Professional Insight

CAS/CIA Report Says Marijuana Decriminalization Not Associated with Notable Rise in Traffic Accidents

Regional changes in the legal rules on using marijuana have affected the insurance risks related to cars. A new report from the Canadian Institute of Actuaries (CIA) and the CAS analyzes the impact of marijuana decriminalization on the vehicular accident experience in Canada and the United States.

The study did not detect any statistically significant impacts of decriminalization on the car accident fatality rate, insurance claim frequency or average cost per claim, particularly over the long term.

Assessing the Impact of Marijuana Decriminalization on Vehicle Accident Experience” finds that there were no significant changes to the trend and seasonal variations in Canadian traffic accidents after the change in legal status. Similarly, the estimated state-wide effects of decriminalization in the U.S. do not show any consistent, significant results that would support a conclusion that decriminalization led to an increase in road accidents or fatalities.

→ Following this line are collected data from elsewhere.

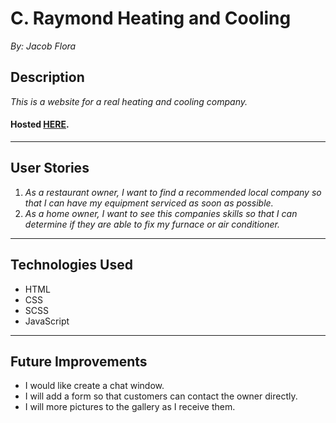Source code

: # C. Raymond Heating and Cooling
*By: Jacob Flora*
## Description
*This is a website for a real heating and cooling company.*
#### Hosted [HERE]( https://jacob52210.github.io/Portfolio/ "My Portfolio").
___
## User Stories
1. *As a restaurant owner, I want to find a recommended local company so that I can have my equipment serviced as soon as possible.*
2. *As a home owner, I want to see this companies skills so that I can determine if they are able to fix my furnace or air conditioner.*
___
## Technologies Used
* HTML
* CSS
* SCSS
* JavaScript
___
## Future Improvements
* I would like create a chat window.
* I will add a form so that customers can contact the owner directly.
* I will more pictures to the gallery as I receive them.

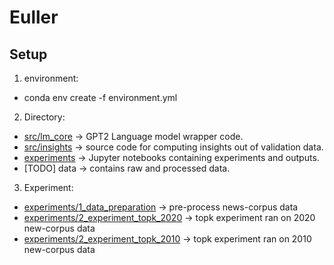 # Euller

## Setup

1. environment:

+ conda env create -f environment.yml


2. Directory:

+ [src/lm_core](https://github.com/Lawliet19189/Euller/tree/main/src/lm_core) -> GPT2 Language model wrapper code.
+ [src/insights](https://github.com/Lawliet19189/Euller/tree/main/src/insights) -> source code for computing insights out of validation data.
+ [experiments](https://github.com/Lawliet19189/Euller/tree/main/experiments) -> Jupyter notebooks containing experiments and outputs.
+ [TODO] data -> contains raw and processed data.


3. Experiment:

+ [experiments/1_data_preparation](https://github.com/Lawliet19189/Euller/blob/main/experiments/1_data_preparation.ipynb) -> pre-process news-corpus data
+ [experiments/2_experiment_topk_2020](https://github.com/Lawliet19189/Euller/blob/main/experiments/2_experiment_topk_2020.ipynb) -> topk experiment ran on 2020 new-corpus data
+ [experiments/2_experiment_topk_2010](https://github.com/Lawliet19189/Euller/blob/main/experiments/3_experiment_topk_2010.ipynb) -> topk experiment ran on 2010 new-corpus data
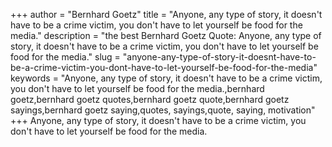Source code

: +++
author = "Bernhard Goetz"
title = "Anyone, any type of story, it doesn't have to be a crime victim, you don't have to let yourself be food for the media."
description = "the best Bernhard Goetz Quote: Anyone, any type of story, it doesn't have to be a crime victim, you don't have to let yourself be food for the media."
slug = "anyone-any-type-of-story-it-doesnt-have-to-be-a-crime-victim-you-dont-have-to-let-yourself-be-food-for-the-media"
keywords = "Anyone, any type of story, it doesn't have to be a crime victim, you don't have to let yourself be food for the media.,bernhard goetz,bernhard goetz quotes,bernhard goetz quote,bernhard goetz sayings,bernhard goetz saying,quotes, sayings,quote, saying, motivation"
+++
Anyone, any type of story, it doesn't have to be a crime victim, you don't have to let yourself be food for the media.
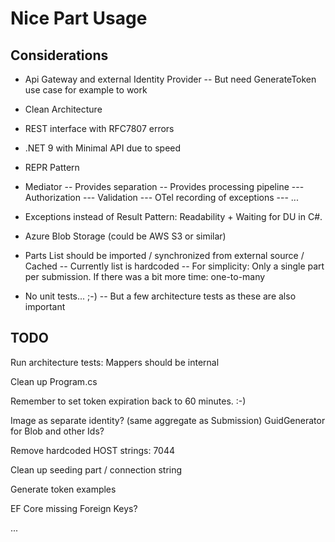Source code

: # Nice Part Usage

## Considerations

- Api Gateway and external Identity Provider
-- But need GenerateToken use case for example to work

- Clean Architecture

- REST interface with RFC7807 errors

- .NET 9 with Minimal API due to speed

- REPR Pattern

- Mediator
-- Provides separation
-- Provides processing pipeline
--- Authorization
--- Validation
--- OTel recording of exceptions
--- ...

- Exceptions instead of Result Pattern: Readability + Waiting for DU in C#.

- Azure Blob Storage (could be AWS S3 or similar)

- Parts List should be imported / synchronized from external source / Cached
-- Currently list is hardcoded
-- For simplicity: Only a single part per submission. If there was a bit more time: one-to-many

- No unit tests... ;-)
-- But a few architecture tests as these are also important


## TODO

Run architecture tests: Mappers should be internal

Clean up Program.cs

Remember to set token expiration back to 60 minutes. :-)

Image as separate identity? (same aggregate as Submission)
GuidGenerator for Blob and other Ids?

Remove hardcoded HOST strings: 7044

Clean up seeding part / connection string

Generate token examples

EF Core missing Foreign Keys?

... 

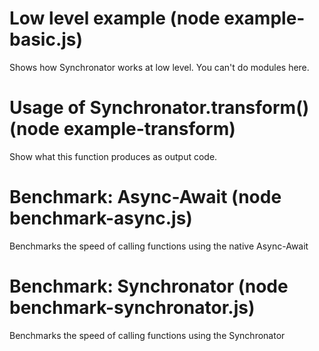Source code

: # Low level example (node example-basic.js)
Shows how Synchronator works at low level. You can't do modules here.

# Usage of Synchronator.transform() (node example-transform)
Show what this function produces as output code.

# Benchmark: Async-Await (node benchmark-async.js)
Benchmarks the speed of calling functions using the native Async-Await

# Benchmark: Synchronator (node benchmark-synchronator.js)
Benchmarks the speed of calling functions using the Synchronator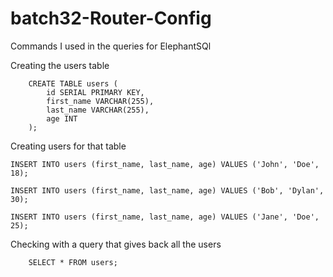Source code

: # batch32-Router-Config

Commands I used in the queries for ElephantSQl


Creating the users table

        CREATE TABLE users (
            id SERIAL PRIMARY KEY,      
            first_name VARCHAR(255),
            last_name VARCHAR(255),
            age INT
        );


Creating users for that table

    INSERT INTO users (first_name, last_name, age) VALUES ('John', 'Doe', 18);

    INSERT INTO users (first_name, last_name, age) VALUES ('Bob', 'Dylan', 30);

    INSERT INTO users (first_name, last_name, age) VALUES ('Jane', 'Doe', 25);

Checking with a query that gives back all the users

        SELECT * FROM users;

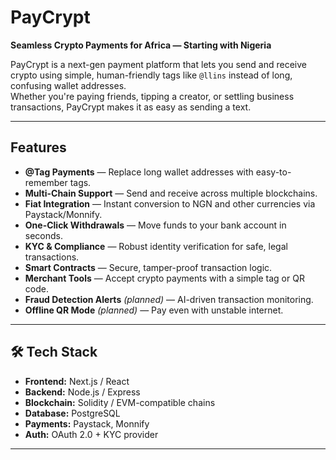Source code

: #  PayCrypt

**Seamless Crypto Payments for Africa — Starting with Nigeria**  

PayCrypt is a next-gen payment platform that lets you send and receive crypto using simple, human-friendly tags like `@llins` instead of long, confusing wallet addresses.  
Whether you're paying friends, tipping a creator, or settling business transactions, PayCrypt makes it as easy as sending a text.

---

## Features

- **@Tag Payments** — Replace long wallet addresses with easy-to-remember tags.
- **Multi-Chain Support** — Send and receive across multiple blockchains.
- **Fiat Integration** — Instant conversion to NGN and other currencies via Paystack/Monnify.
- **One-Click Withdrawals** — Move funds to your bank account in seconds.
- **KYC & Compliance** — Robust identity verification for safe, legal transactions.
- **Smart Contracts** — Secure, tamper-proof transaction logic.
- **Merchant Tools** — Accept crypto payments with a simple tag or QR code.
- **Fraud Detection Alerts** *(planned)* — AI-driven transaction monitoring.
- **Offline QR Mode** *(planned)* — Pay even with unstable internet.

---

## 🛠️ Tech Stack

- **Frontend:** Next.js / React
- **Backend:** Node.js / Express
- **Blockchain:** Solidity / EVM-compatible chains
- **Database:** PostgreSQL
- **Payments:** Paystack, Monnify
- **Auth:** OAuth 2.0 + KYC provider

---

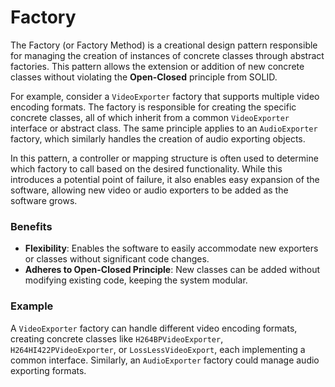 # Factory

The Factory (or Factory Method) is a creational design pattern responsible for managing the creation of instances of concrete classes through abstract factories. This pattern allows the extension or addition of new concrete classes without violating the **Open-Closed** principle from SOLID.

For example, consider a `VideoExporter` factory that supports multiple video encoding formats. The factory is responsible for creating the specific concrete classes, all of which inherit from a common `VideoExporter` interface or abstract class. The same principle applies to an `AudioExporter` factory, which similarly handles the creation of audio exporting objects.

In this pattern, a controller or mapping structure is often used to determine which factory to call based on the desired functionality. While this introduces a potential point of failure, it also enables easy expansion of the software, allowing new video or audio exporters to be added as the software grows.

### Benefits
- **Flexibility**: Enables the software to easily accommodate new exporters or classes without significant code changes.
- **Adheres to Open-Closed Principle**: New classes can be added without modifying existing code, keeping the system modular.

### Example
A `VideoExporter` factory can handle different video encoding formats, creating concrete classes like `H264BPVideoExporter`, `H264HI422PVideoExporter`, or `LossLessVideoExport`, each implementing a common interface. Similarly, an `AudioExporter` factory could manage audio exporting formats.
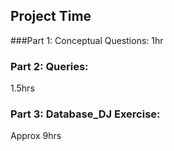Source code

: ## Project Time
###Part 1: Conceptual Questions:
1hr

### Part 2: Queries:
1.5hrs

### Part 3: Database_DJ Exercise:
Approx 9hrs
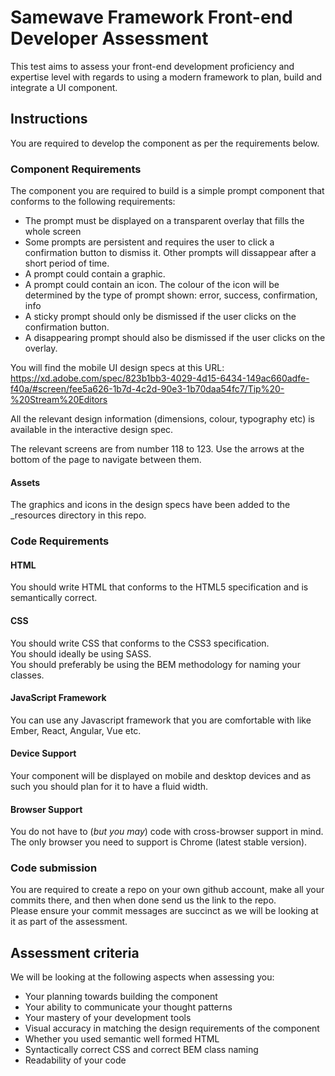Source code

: # Samewave Framework Front-end Developer Assessment
This test aims to assess your front-end development proficiency and expertise level with regards to using a modern framework to plan, build and integrate a UI component.

## Instructions
You are required to develop the component as per the requirements below.

### Component Requirements
The component you are required to build is a simple prompt component that conforms to the following requirements:
- The prompt must be displayed on a transparent overlay that fills the whole screen
- Some prompts are persistent and requires the user to click a confirmation button to dismiss it. Other prompts will dissappear after a short period of time. 
- A prompt could contain a graphic.
- A prompt could contain an icon. The colour of the icon will be determined by the type of prompt shown: error, success, confirmation, info
- A sticky prompt should only be dismissed if the user clicks on the confirmation button.
- A disappearing prompt should also be dismissed if the user clicks on the overlay.

You will find the mobile UI design specs at this URL: https://xd.adobe.com/spec/823b1bb3-4029-4d15-6434-149ac660adfe-f40a/#screen/fee5a626-1b7d-4c2d-90e3-1b70daa54fc7/Tip%20-%20Stream%20Editors

All the relevant design information (dimensions, colour, typography etc) is available in the interactive design spec.

The relevant screens are from number 118 to 123. Use the arrows at the bottom of the page to navigate between them.

#### Assets
The graphics and icons in the design specs have been added to the _resources directory in this repo.

### Code Requirements
#### HTML
You should write HTML that conforms to the HTML5 specification and is semantically correct.

#### CSS
You should write CSS that conforms to the CSS3 specification.  
You should ideally be using SASS.  
You should preferably be using the BEM methodology for naming your classes.

#### JavaScript Framework
You can use any Javascript framework that you are comfortable with like Ember, React, Angular, Vue etc.

#### Device Support
Your component will be displayed on mobile and desktop devices and as such you should plan for it to have a fluid width.

#### Browser Support
You do not have to (_but you may_) code with cross-browser support in mind.  
The only browser you need to support is Chrome (latest stable version).

### Code submission
You are required to create a repo on your own github account, make all your commits there, and then when done send us the link to the repo.  
Please ensure your commit messages are succinct as we will be looking at it as part of the assessment.

## Assessment criteria
We will be looking at the following aspects when assessing you:
- Your planning towards building the component
- Your ability to communicate your thought patterns
- Your mastery of your development tools
- Visual accuracy in matching the design requirements of the component
- Whether you used semantic well formed HTML
- Syntactically correct CSS and correct BEM class naming
- Readability of your code

 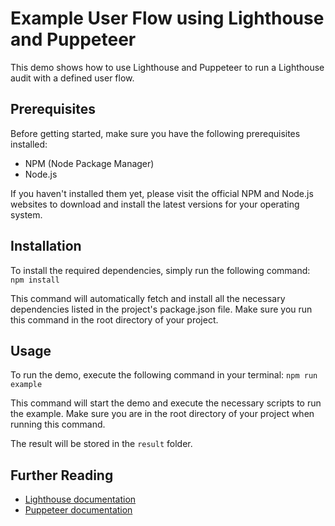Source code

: # Example User Flow using Lighthouse and Puppeteer

This demo shows how to use Lighthouse and Puppeteer to run a Lighthouse audit with a defined user flow.

## Prerequisites

Before getting started, make sure you have the following prerequisites installed:

- NPM (Node Package Manager)
- Node.js

If you haven't installed them yet, please visit the official NPM and Node.js websites to download and install the latest versions for your operating system.

## Installation

To install the required dependencies, simply run the following command:
`npm install`

This command will automatically fetch and install all the necessary dependencies listed in the project's package.json file. Make sure you run this command in the root directory of your project.

## Usage

To run the demo, execute the following command in your terminal:
`npm run example`

This command will start the demo and execute the necessary scripts to run the example.
Make sure you are in the root directory of your project when running this command.

The result will be stored in the `result` folder.

## Further Reading

- [Lighthouse documentation](https://developers.google.com/web/tools/lighthouse/)
- [Puppeteer documentation](https://pptr.dev/)
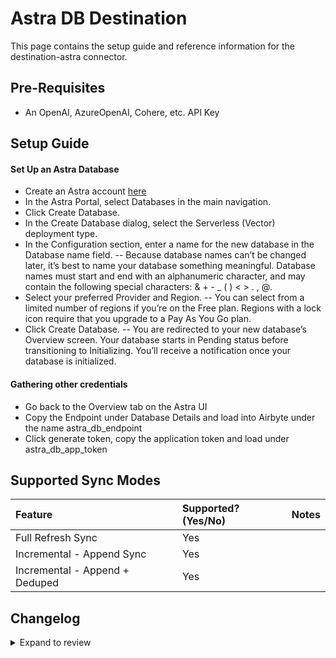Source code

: # Astra DB Destination

This page contains the setup guide and reference information for the destination-astra connector.

## Pre-Requisites

- An OpenAI, AzureOpenAI, Cohere, etc. API Key

## Setup Guide

#### Set Up an Astra Database

- Create an Astra account [here](https://astra.datastax.com/signup)
- In the Astra Portal, select Databases in the main navigation.
- Click Create Database.
- In the Create Database dialog, select the Serverless (Vector) deployment type.
- In the Configuration section, enter a name for the new database in the Database name field.
  -- Because database names can’t be changed later, it’s best to name your database something meaningful. Database names must start and end with an alphanumeric character, and may contain the following special characters: & + - \_ ( ) < > . , @.
- Select your preferred Provider and Region.
  -- You can select from a limited number of regions if you’re on the Free plan. Regions with a lock icon require that you upgrade to a Pay As You Go plan.
- Click Create Database.
  -- You are redirected to your new database’s Overview screen. Your database starts in Pending status before transitioning to Initializing. You’ll receive a notification once your database is initialized.

#### Gathering other credentials

- Go back to the Overview tab on the Astra UI
- Copy the Endpoint under Database Details and load into Airbyte under the name astra_db_endpoint
- Click generate token, copy the application token and load under astra_db_app_token

## Supported Sync Modes

| Feature                        | Supported?\(Yes/No\) | Notes |
| :----------------------------- | :------------------- | :---- |
| Full Refresh Sync              | Yes                  |       |
| Incremental - Append Sync      | Yes                  |       |
| Incremental - Append + Deduped | Yes                  |       |


## Changelog

<details>
  <summary>Expand to review</summary>

| Version | Date       | Pull Request | Subject                                                   |
| :------ | :--------- | :----------- | :-------------------------------------------------------- |
| 0.1.17 | 2024-08-10 | [43598](https://github.com/airbytehq/airbyte/pull/43598) | Update dependencies |
| 0.1.16 | 2024-08-03 | [43075](https://github.com/airbytehq/airbyte/pull/43075) | Update dependencies |
| 0.1.15 | 2024-07-27 | [42805](https://github.com/airbytehq/airbyte/pull/42805) | Update dependencies |
| 0.1.14 | 2024-07-20 | [42251](https://github.com/airbytehq/airbyte/pull/42251) | Update dependencies |
| 0.1.13 | 2024-07-13 | [41698](https://github.com/airbytehq/airbyte/pull/41698) | Update dependencies |
| 0.1.12 | 2024-07-10 | [41451](https://github.com/airbytehq/airbyte/pull/41451) | Update dependencies |
| 0.1.11 | 2024-07-09 | [41095](https://github.com/airbytehq/airbyte/pull/41095) | Update dependencies |
| 0.1.10 | 2024-07-06 | [40779](https://github.com/airbytehq/airbyte/pull/40779) | Update dependencies |
| 0.1.9 | 2024-06-29 | [40626](https://github.com/airbytehq/airbyte/pull/40626) | Update dependencies |
| 0.1.8 | 2024-06-27 | [40215](https://github.com/airbytehq/airbyte/pull/40215) | Replaced deprecated AirbyteLogger with logging.Logger |
| 0.1.7 | 2024-06-25 | [40467](https://github.com/airbytehq/airbyte/pull/40467) | Update dependencies |
| 0.1.6 | 2024-06-22 | [40162](https://github.com/airbytehq/airbyte/pull/40162) | Update dependencies |
| 0.1.5 | 2024-06-06 | [39198](https://github.com/airbytehq/airbyte/pull/39198) | [autopull] Upgrade base image to v1.2.2 |
| 0.1.4   | 2024-05-16 | #38181       | Add explicit projection when reading from Astra DB        |
| 0.1.3   | 2024-04-19 | #37405       | Add "airbyte" user-agent in the HTTP requests to Astra DB |
| 0.1.2   | 2024-04-15 |              | Moved to Poetry; Updated CDK & pytest versions            |
| 0.1.1   | 2024-01-26 |              | DS Branding Update                                        |
| 0.1.0   | 2024-01-08 |              | Initial Release                                           |

</details>
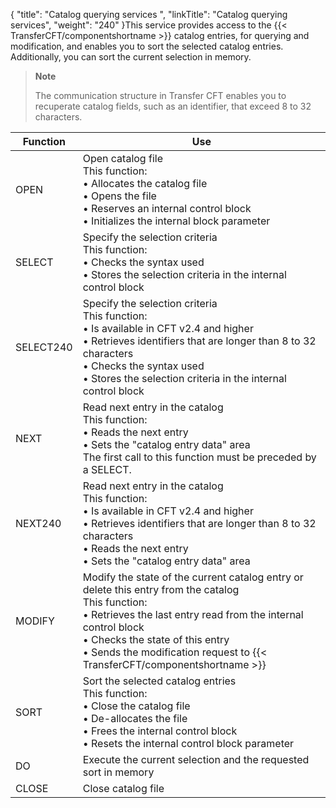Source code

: {
    "title": "Catalog querying services ",
    "linkTitle": "Catalog querying services",
    "weight": "240"
}This service provides access to the {{< TransferCFT/componentshortname  >}} catalog entries, for
querying and modification, and enables you to sort the selected catalog
entries. Additionally, you can sort the current selection in memory.

> **Note**
>
> The communication structure
> in Transfer CFT enables you to recuperate catalog fields, such
> as an identifier, that exceed 8 to 32 characters.


| Function | Use |
| --- | --- |
| OPEN | Open catalog file<br/> This function:<br/> • Allocates the catalog file<br/> • Opens the file<br/> • Reserves an internal control block<br/> • Initializes the internal block parameter |
| SELECT | Specify the selection criteria<br/> This function:<br/> • Checks the syntax used<br/> • Stores the selection criteria in the internal control block |
| SELECT240 | Specify the selection criteria<br/> This function:<br/> • Is available in CFT v2.4 and higher<br/> • Retrieves identifiers that are longer than 8 to 32 characters<br/> • Checks the syntax used<br/> • Stores the selection criteria in the internal control block |
| NEXT | Read next entry in the catalog<br/> This function:<br/> • Reads the next entry<br/> • Sets the "catalog entry data" area<br/> The first call to this function must be preceded by a SELECT. |
| NEXT240 | Read next entry in the catalog<br/> This function:<br/> • Is available in CFT v2.4 and higher<br/> • Retrieves identifiers that are longer than 8 to 32 characters<br/> • Reads the next entry<br/> • Sets the "catalog entry data" area |
| MODIFY | Modify the state of the current catalog entry or delete this entry from the catalog<br/> This function:<br/> • Retrieves the last entry read from the internal control block<br/> • Checks the state of this entry<br/> • Sends the modification request to {{< TransferCFT/componentshortname  >}} |
| SORT | Sort the selected catalog entries<br/> This function:<br/> • Close the catalog file<br/> • De-allocates the file<br/> • Frees the internal control block<br/> • Resets the internal control block parameter |
| DO | Execute the current selection and the requested sort in memory |
| CLOSE | Close catalog file |

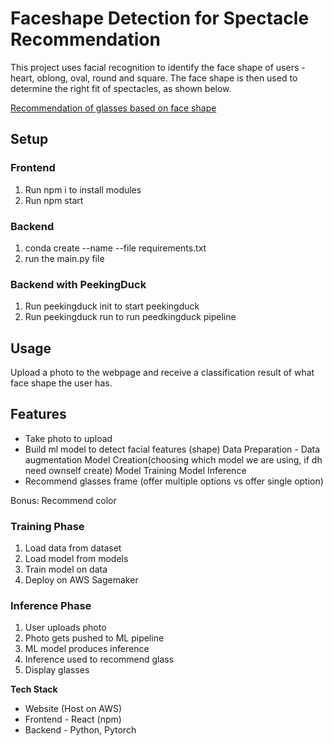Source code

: # Faceshape Detection for Spectacle Recommendation

This project uses facial recognition to identify the face shape of users - heart, oblong, oval, round and square. The face shape is then used to determine the right fit of spectacles, as shown below.

[Recommendation of glasses based on face shape]("./images/glass_frame_recommendation.jpg")


## Setup
### Frontend
1. Run npm i to install modules
2. Run npm start

### Backend
1. conda create --name <env> --file requirements.txt
2. run the main.py file

### Backend with PeekingDuck
1. Run peekingduck init to start peekingduck
2. Run peekingduck run to run peedkingduck pipeline


## Usage
Upload a photo to the webpage and receive a classification result of what face shape the user has.


## Features
- Take photo to upload
- Build ml model to detect facial features (shape)
    Data Preparation - Data augmentation
    Model Creation(choosing which model we are using, if dh need ownself create)
    Model Training
    Model Inference
- Recommend glasses frame (offer multiple options vs offer single option)

Bonus:
Recommend color


### Training Phase
1. Load data from dataset
2. Load model from models
3. Train model on data
4. Deploy on AWS Sagemaker


### Inference Phase
1. User uploads photo
2. Photo gets pushed to ML pipeline
3. ML model produces inference
4. Inference used to recommend glass
5. Display glasses

 

**Tech Stack**
- Website (Host on AWS)
- Frontend - React (npm)
- Backend - Python, Pytorch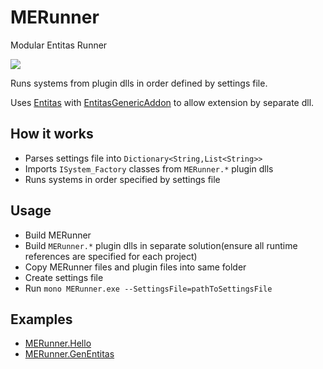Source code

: # MERunner
Modular Entitas Runner

![](https://img.shields.io/apm/l/vim-mode.svg)

Runs systems from plugin dlls in order defined by settings file.

Uses [Entitas](https://github.com/sschmid/Entitas-CSharp) with [EntitasGenericAddon](https://github.com/c0ffeeartc/EntitasGenericAddon) to allow extension by separate dll.

## How it works
  - Parses settings file into `Dictionary<String,List<String>>`
  - Imports `ISystem_Factory` classes from `MERunner.*` plugin dlls
  - Runs systems in order specified by settings file

## Usage
  - Build MERunner
  - Build `MERunner.*` plugin dlls in separate solution(ensure all runtime references are specified for each project)
  - Copy MERunner files and plugin files into same folder
  - Create settings file
  - Run `mono MERunner.exe --SettingsFile=pathToSettingsFile`
  
## Examples
  - [MERunner.Hello](https://github.com/c0ffeeartc/MERunner.Hello)
  - [MERunner.GenEntitas](https://github.com/c0ffeeartc/MERunner.GenEntitas)

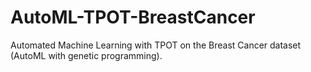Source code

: # AutoML-TPOT-BreastCancer
Automated Machine Learning with TPOT on the Breast Cancer dataset (AutoML with genetic programming).
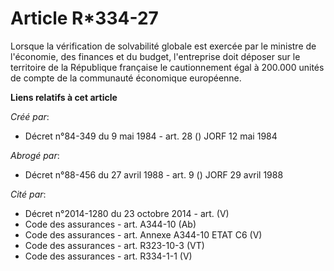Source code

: # Article R*334-27

Lorsque la vérification de solvabilité globale est exercée par le ministre de l'économie, des finances et du budget,
l'entreprise doit déposer sur le territoire de la République française le cautionnement égal à 200.000 unités de compte de la
communauté économique européenne.

**Liens relatifs à cet article**

_Créé par_:

  - Décret n°84-349 du 9 mai 1984 - art. 28 () JORF 12 mai 1984

_Abrogé par_:

  - Décret n°88-456 du 27 avril 1988 - art. 9 () JORF 29 avril 1988

_Cité par_:

  - Décret n°2014-1280 du 23 octobre 2014 - art. (V)
  - Code des assurances - art. A344-10 (Ab)
  - Code des assurances - art. Annexe A344-10 ETAT C6 (V)
  - Code des assurances - art. R323-10-3 (VT)
  - Code des assurances - art. R334-1-1 (V)
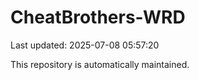 # CheatBrothers-WRD

Last updated: 2025-07-08 05:57:20

This repository is automatically maintained.
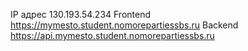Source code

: 
IP адрес 130.193.54.234
Frontend https://mymesto.student.nomorepartiessbs.ru
Backend https://api.mymesto.student.nomorepartiessbs.ru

Temporal patterns of human activity (such as yearly, weekly and daily cycles) and inclement weather are much better predictors of the vehicle accident experience than marijuana decriminalization.

Canadian and U.S. data for 2016-2019 were used in the study, including official reports on collisions of private vehicles and losses in Canada, fatal accidents and weather factors in the U.S.  For each data source, statistical and machine learning models were chosen to account for different sources of variability.

The analysis of 10 Canadian regions accounted for the regional differences and modeled a baseline linear trend that was also observed in the pre-legalization data alone. The analysis showed no statistically significant changes in the average cost per claim or claim frequency after marijuana legalization in Canada. The quarterly data available for Québec led to similar findings.

The U.S. results varied by the state pair selected as the control in statistical comparisons. The tests for the decriminalization effect on fatalities failed to detect a statistically significant change. The machine learning techniques also allowed the author to account for other factors, including the weather and annual and weekly patterns of fatalities.

The study overcomes the limitations and disadvantages of earlier research on the effects of marijuana decriminalization by incorporating novel data-driven methodologies that do not rely on the linearity of relationships or parametric inference.

“The methods used in this research include improved statistical models, machine learning and other data science techniques. The models used high-resolution weather data to account for the effects of weather factors,” says the report author, Dr. Vyacheslav Lyubchich.